Увы, реальность, в которой он существует, наблюдает и даже участвует, не спасут. Любимое эго, а тут еще квоты на сельхозпродукцию заставят фермеров перекрыть дорогу, в результате чего девять человек будет убито. Среди них друг детства, который просто хотел жить счастливо, но слишком увлекся своей фермерской мечтой. «А его жена оказалась просто жирной сукой, помешанной на лондонской тусовке. Да и Евросоюз тоже оказался жирной сукой, придумав молочные квоты».
Только в момент наивысшего напряжения или когда действие приходит в важную сюжетную точку, Волков, который еще и музыкант, и композитор, берет аккорды или эмоционально играет, кажется, что-то из Листа.
Промышленного вида декорация Ольги Шаишмелашвили, что в самом начале удивила претензией, как нельзя лучше передает в спектакле образ социума, доведенного до массового автоматизма и обезличивания во всех сферах. И как результат — Лоран-Клоды Лабрусы, сидящие на антидепрессантах, коим нет числа. А автомат доставляет к нему то бывших возлюбленных экзотического вида (экзотика за счет грима и костюмов), то врача-психиатра или старого друга. Их замечательно играют Олег Кудренко и Софья Никифорова, приданные в помощь Волкову.
— Томас Манн, Марсель Пруст — они олицетворяли собой совокупные знания человечества, являлись представителями вершин французской и германской цивилизации — самых ярких и утонченных. Но тем не менее могли пресмыкаться перед первой попавшейся мокрой… (одними губами произносит название женского детородного органа). Поэтому финал «Волшебной горы» еще более печален, чем кажется. Он означает не только банкротство идей европейской культуры, он означает в итоге окончательную победу животного инстинкта. Конец цивилизации, конец истории и конец культуры вообще.

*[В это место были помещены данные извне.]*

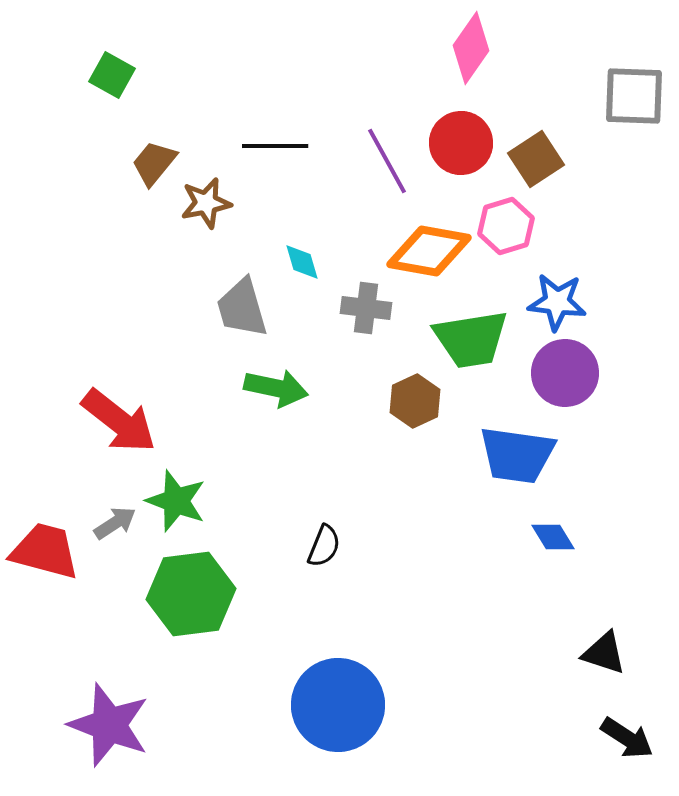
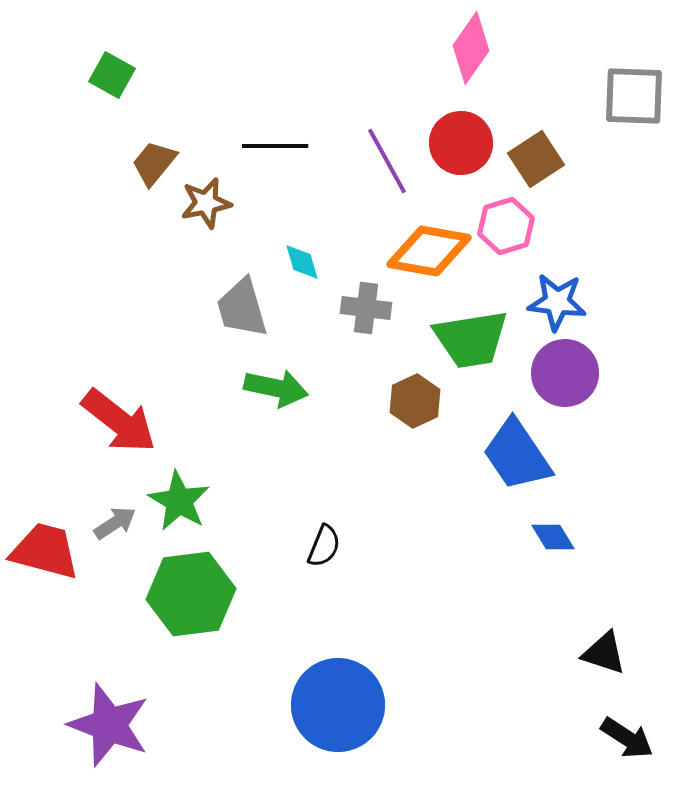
blue trapezoid: rotated 48 degrees clockwise
green star: moved 3 px right; rotated 10 degrees clockwise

Апофеозом конца станет развалившаяся пианола — ее фрагменты за счет механизма как-то разом повиснут в воздухе. Не декорация, а инсталляция, смысл которой можно трактовать и как сексуальное фиаско человечества, и как мировоззренческое, и как стоп-антидепрессант. Но попадание «Серотонина» в «ЗМ» по четырем номинациям вполне оправданно.